While new consoles always flaunt more advanced hardware and intuitive software than the previous generation, the first crop of games always seem to leave many of us wanting more, and in some cases, feeling sour for forking so much money only to be underwhelmed. Taking on every facet of the 3DS will have to wait until more information is divulged, so this article specifically deals with the trouble that most new consoles face upon their release; the first batch of games that are used to “wow” the public into making the big purchase.
They said this day would come
To me, buying a new console soon after its release is like taking a risk. While I admit to owning each relevant system, I also admit that I got a hold of them relatively close to their launch dates as well. While many of my friends were envious that I was an early adopter of many consoles, I never was as excited to be “one of the first” as other people are. For the handheld crowd, its new console season, and with that, each new press release has been attracting fans to wanting to be the first to own; an innate status I never really enjoyed.
To me, there are a lot of roadblocks that make it so I’m really uncomfortable with purchasing a new system early on. I have never been impressed enough with the relatively small lists of launch titles to warrant forking out an arm and a leg to buy it. I was the first on my block with a Dreamcast, Xbox, Gamecube, Wii, Playstation 2, PS3 and Xbox 360, but I didn’t readily welcome picking up their new-fangled controllers for at least a few months afterward.
This is happening right now for Nintendo’s 3DS. The DS’s successor is being hailed as Nintendo’s newest golden child in a dynasty in (portable) gaming excellence, and with good reason. Nearly anyone you talk to owns a DS, and for the most part, they love it. A follow up to it is naturally going to get a lot of positive reaction. While I too have high hopes for it, I won’t be so quick to purchase one yet, until I see good reason to.
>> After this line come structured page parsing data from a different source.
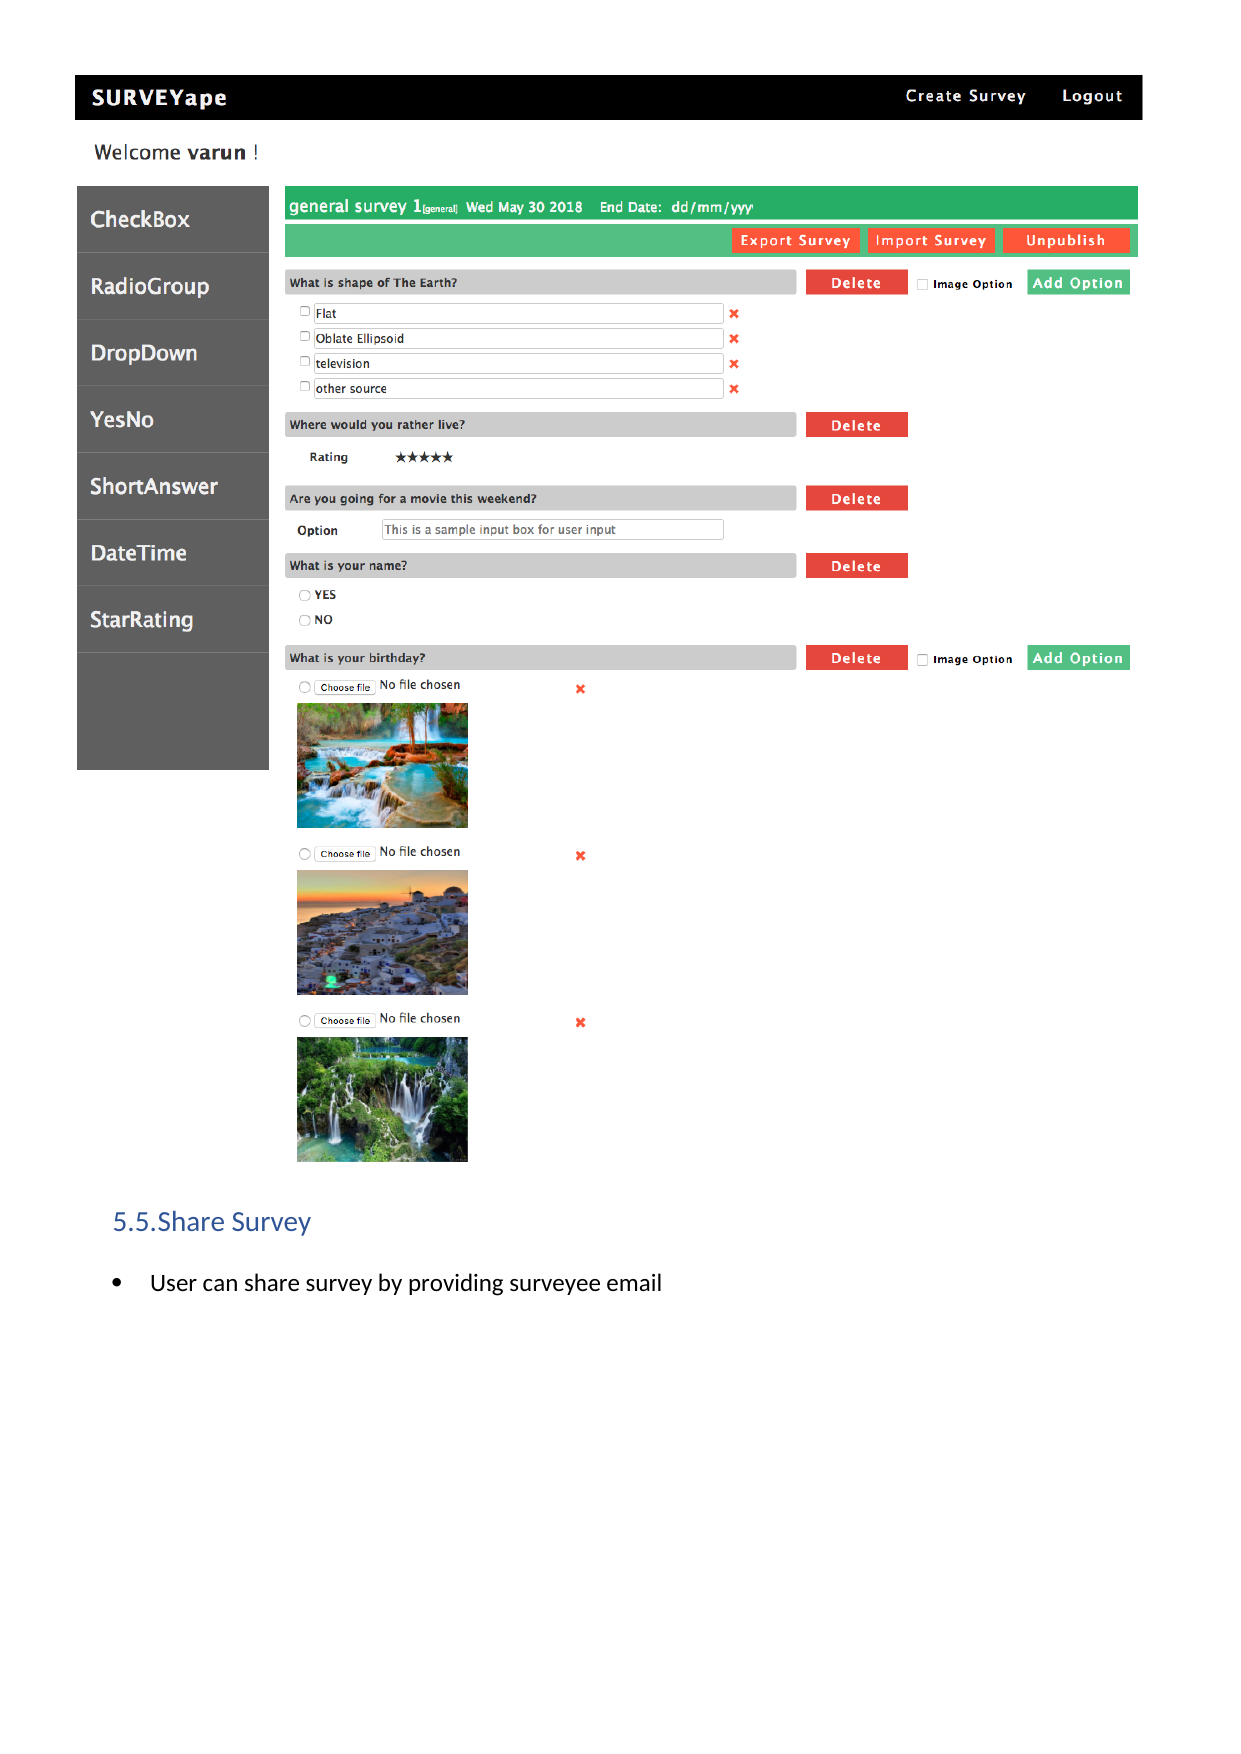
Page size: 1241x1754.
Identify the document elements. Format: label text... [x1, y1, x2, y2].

list User can share survey by providing surveyee email [112, 1267, 1165, 1298]
picture [75, 75, 1163, 1178]
subtitle Share Survey [112, 1203, 1165, 1238]
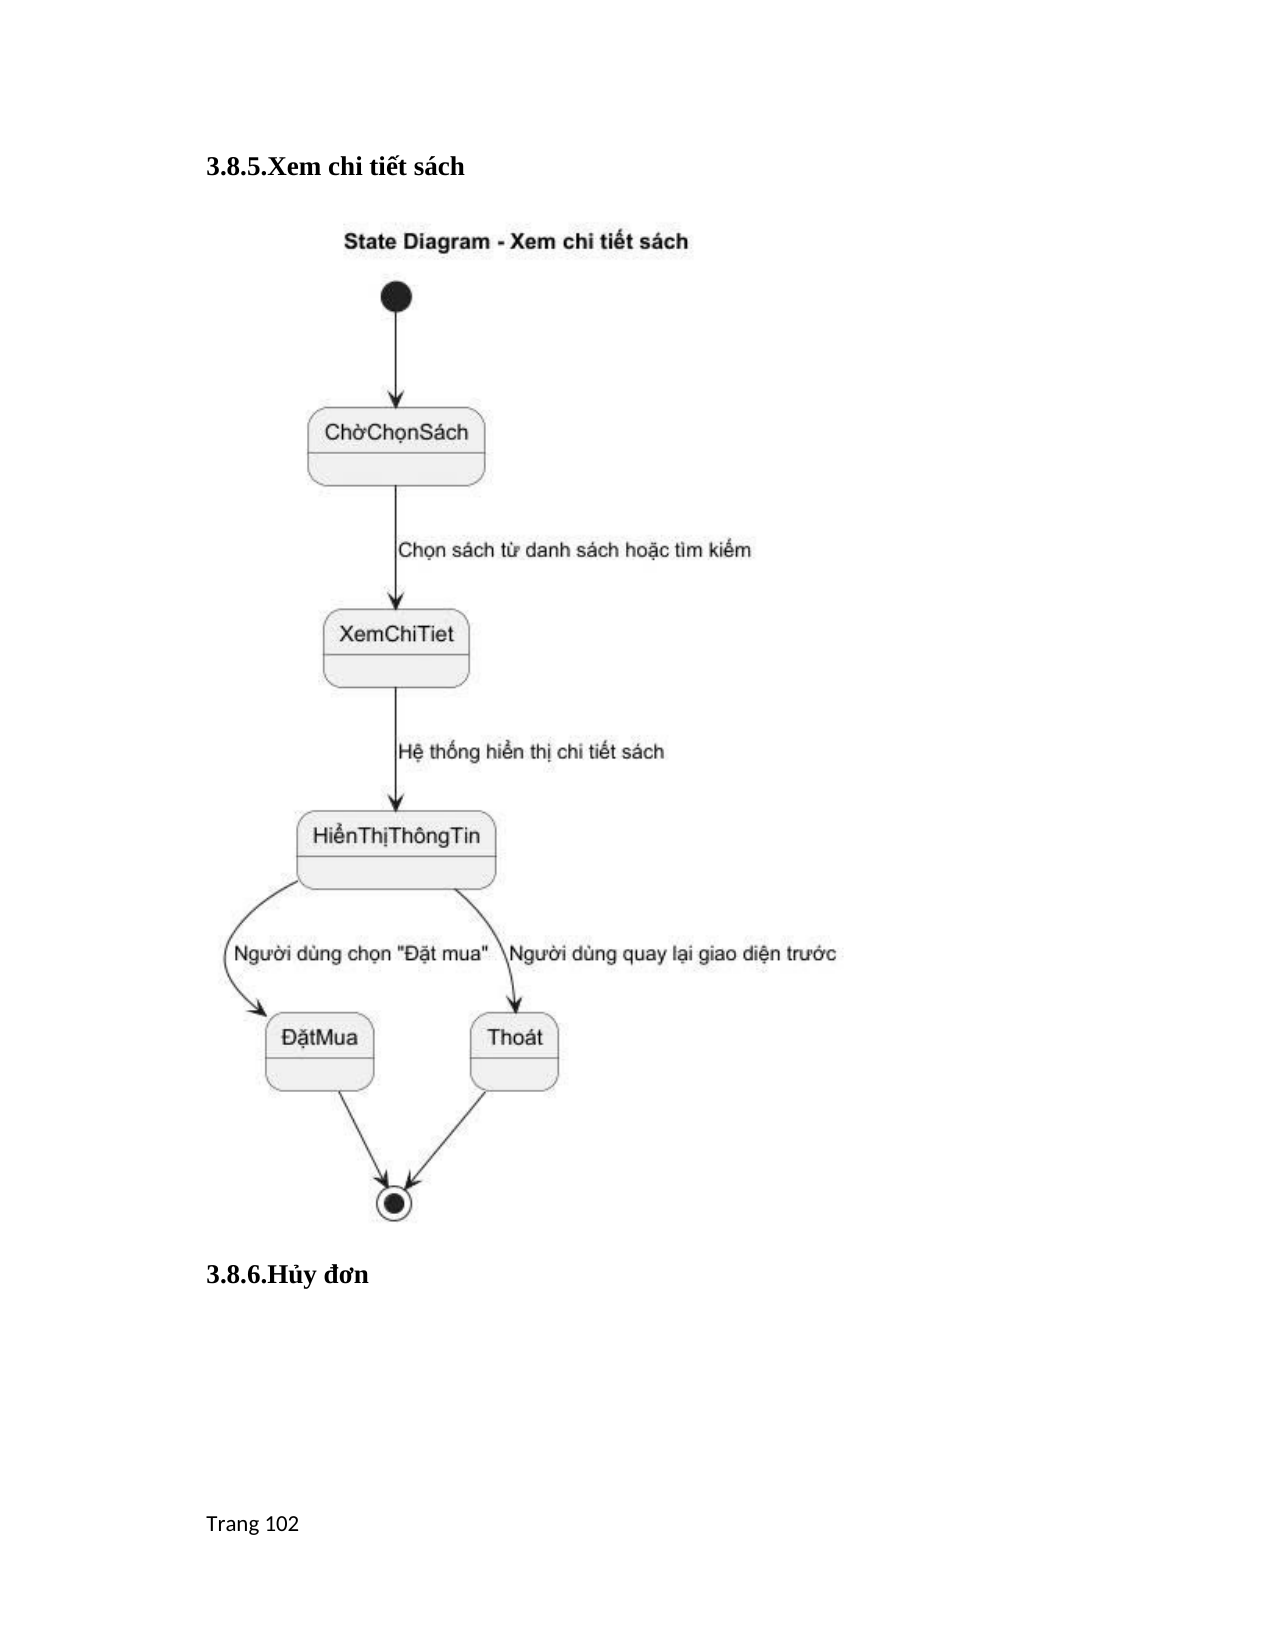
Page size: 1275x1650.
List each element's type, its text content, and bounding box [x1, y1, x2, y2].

subtitle 3.8.6.Hủy đơn [206, 1258, 1187, 1289]
subtitle 3.8.5.Xem chi tiết sách [206, 150, 1187, 181]
picture [206, 210, 847, 1228]
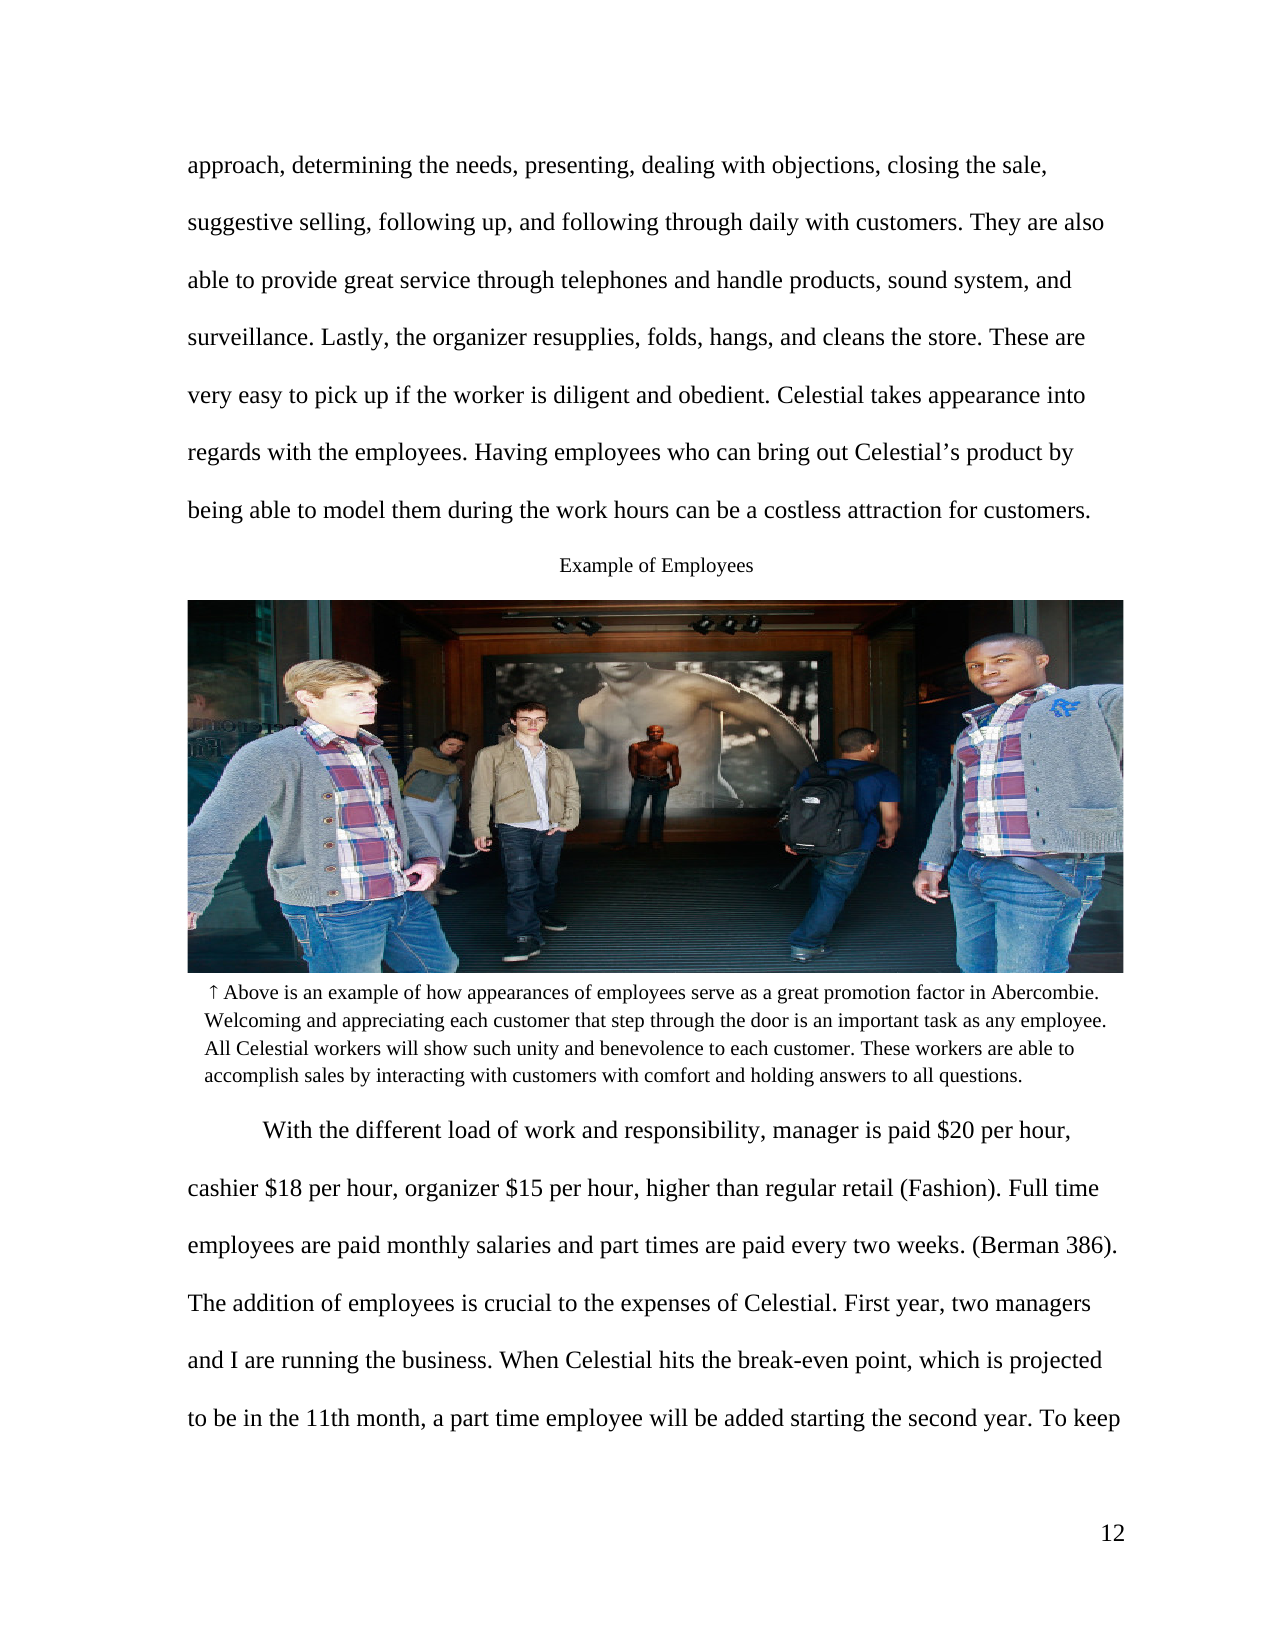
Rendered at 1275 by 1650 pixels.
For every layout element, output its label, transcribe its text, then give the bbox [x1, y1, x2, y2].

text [187, 150, 1125, 524]
picture [187, 600, 1124, 973]
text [187, 1116, 1125, 1432]
text Example of Employees [187, 552, 1125, 577]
“Since we’re naming names here…”
The 3DS’s sky-high price of $249.99 feels like a reoccurring nightmare that began with the PSP Go. Of course new tech is going to be expensive, and you’ll definitely get what you pay for. However, I just don’t see myself paying that much right now just to be able to take a portable iteration of Super Street Fighter IV, for example. Fighting game purists already have enough difficulty competing with a standard control, and are quick to shell out even more cash for a proper arcade stick. Success in competitive fighting games requires the player to be able to execute every technique and combo in their arsenal on command. This just isn’t possible on a handheld controller. This has been true for every other portable iteration of a mainstream fighting game in the past, and that fact just isn’t going to change now. On the bright side, it may be better to say this game will be aimed at the average player base who may not have that much experience with Street Fighter, and want an easier time getting into it. In that respect, this game may work out pretty well. Still, it’s largely the same game, albeit with some new connectivity features and an oblong new camera angle. I’m still not convinced enough to buy this.
Give it some time to grow
Don’t get me wrong, I’m not saying that the 3DS isn’t a good purchase just based off this examination of Super Street Fighter IV. I’m saying that for me, I need a lot more convincing than a few shiny ports of already-existing titles, or slight re-imaginings of games we’ve already come to know. I want something new. The future of handheld gaming is definitely on its way, but I think we can wait a little longer for games that are much more substantial. When that happens, purchasing a new console like the 3DS won’t feel like such a waiting game. I don’t think the “future” that we’re all thinking about has emerged yet, since we’re still looking in the past and conjuring up new coats of paint for games that have already come and gone.